Bayu tertabrak truk tanpa muatan nopol B 9587 QEX. Truk yang dikemudikan Heri Purwanto (41), warga Dukuh Ngepung, Desa/Kecamatan Subah, Batang, Jateng ini melaju dari timur ke barat atau dari arah Pasuruan ke Ngoro, Mojokerto.
Menurut Heri, ketika melintas di Jalan Raya Desa Watesnegoro sekitar pukul 16.45 WIB, dirinya menyalip kendaraan roda 4 di depannya. Pria kelahiran Kediri ini mengaku ketika mendahului, masuk jalur berlawanan.
SCROLL TO CONTINUE WITH CONTENT
"Saya dari arah Pasuruan, posisi saya mau nyalip, terus dia (Bayu) buang kanan, bukannya buang kiri, malah kaya ngadu gitu lo," terangnya kepada wartawan di lokasi, Kamis (2/7/2026).
Informasi yang dihimpun detikJatim dari sejumlah warga di lokasi kecelakaan, truk yang dikemudikan Heri menyalip dari kanan sehingga masuk jalur berlawanan. Saat bersamaan, Bayu melaju di lajur kanan dari barat ke timur atau dari arah Kecamatan Ngoro ke Pasuruan.

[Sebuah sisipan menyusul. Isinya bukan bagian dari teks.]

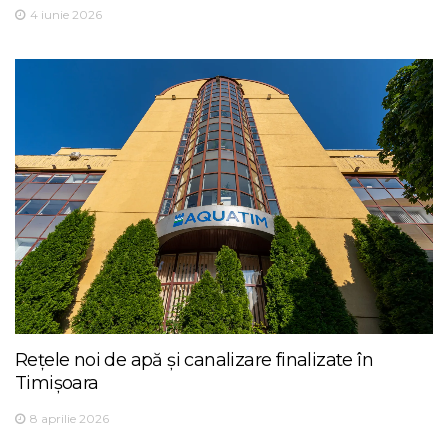
4 iunie 2026
Rețele noi de apă și canalizare finalizate în
Timișoara
8 aprilie 2026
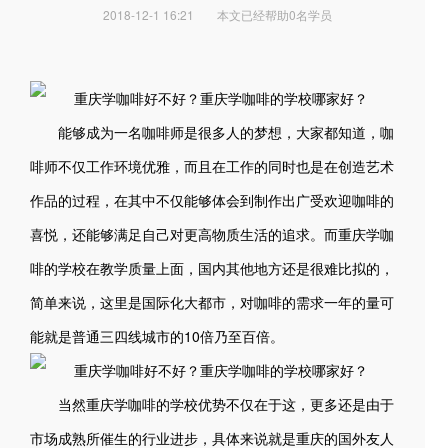
2018-12-1 16:21
本文已经帮助0名学员
能够成为一名咖啡师是很多人的梦想，大家都知道，咖
啡师不仅工作环境优雅，而且在工作的同时也是在创造艺术
作品的过程，在其中不仅能够体会到制作出广受欢迎咖啡的
喜悦，还能够满足自己对更高物质生活的追求。而重庆学咖
啡的学校在教学质量上面，国内其他地方还是很难比拟的，
简单来说，这里是国际化大都市，对咖啡的需求一年的量可
能就是普通三四线城市的10倍乃至百倍。
当然重庆学咖啡的学校优势不仅在于这，更多还是由于
市场成熟所催生的行业进步，具体来说就是重庆的国外友人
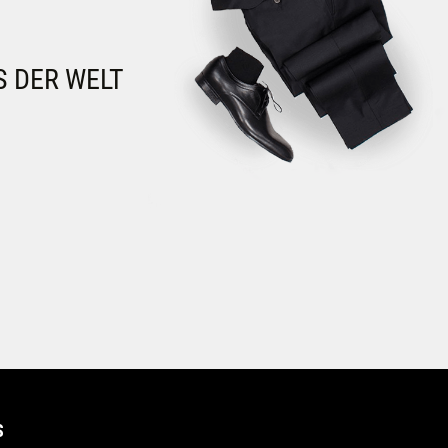
S DER WELT
S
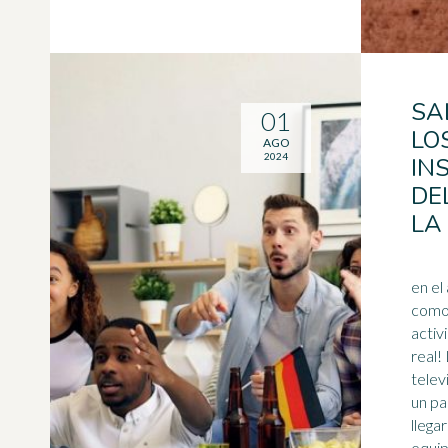
SA
01
LO
AGO
2024
IN
DE
LA
en el
como 
activ
real!
telev
un pa
llegar
equip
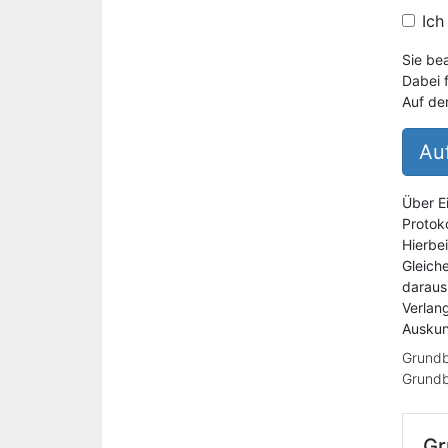
Ich
Sie be
Dabei 
Auf de
Auf
Über E
Protoko
Hierbe
Gleich
daraus
Verlan
Auskun
Grundb
Grundb
Gr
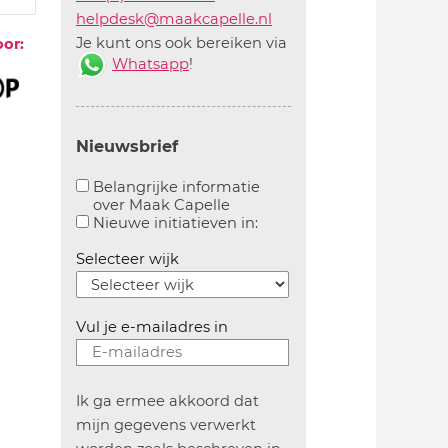
helpdesk@maakcapelle.nl
Je kunt ons ook bereiken via
oor:
Whatsapp
!
Nieuwsbrief
Belangrijke informatie
over Maak Capelle
Aanvinken om belangrijke informatie over maakca
Aanvinken om informatie 
Nieuwe initiatieven in:
Selecteer wijk
Vul je e-mailadres in
Ik ga ermee akkoord dat
mijn gegevens verwerkt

Korban sendirian mengendarai sepeda motor Honda CB 150 R nopol L 3017 AAC. Seketika tabrakan tak terhindarkan. Menurut warga, Bayu beserta sepeda motornya terseret truk sekitar 20 meter dari titik tabrakan. Truk tanpa muatan itu terhenti di jalur berlawanan.
Akibatnya, Bayu tewas seketika di lokasi. Jenazahnya dievakuasi ke RS Bhayangkara Pusdik Brimob Watukosek, Gempol, Pasuruan. Sepeda motornya rusak parah akibat tabrakan maupun terseret di kolong truk.
Namun, Heri membantah kalau korban dan sepeda motornya terseret truk yang ia kemudikan. "Tidak (terseret), saya sempat rem. Kondisi korban meninggal," tandasnya.
Kecelakaan maut ini ditangani Unit Gakkum Satlantas Polres Mojokerto. Setelah melakukan olah TKP dan memeriksa sejumlah saksi, polisi mengamankan sepeda motor korban, serta truk dan sopirnya.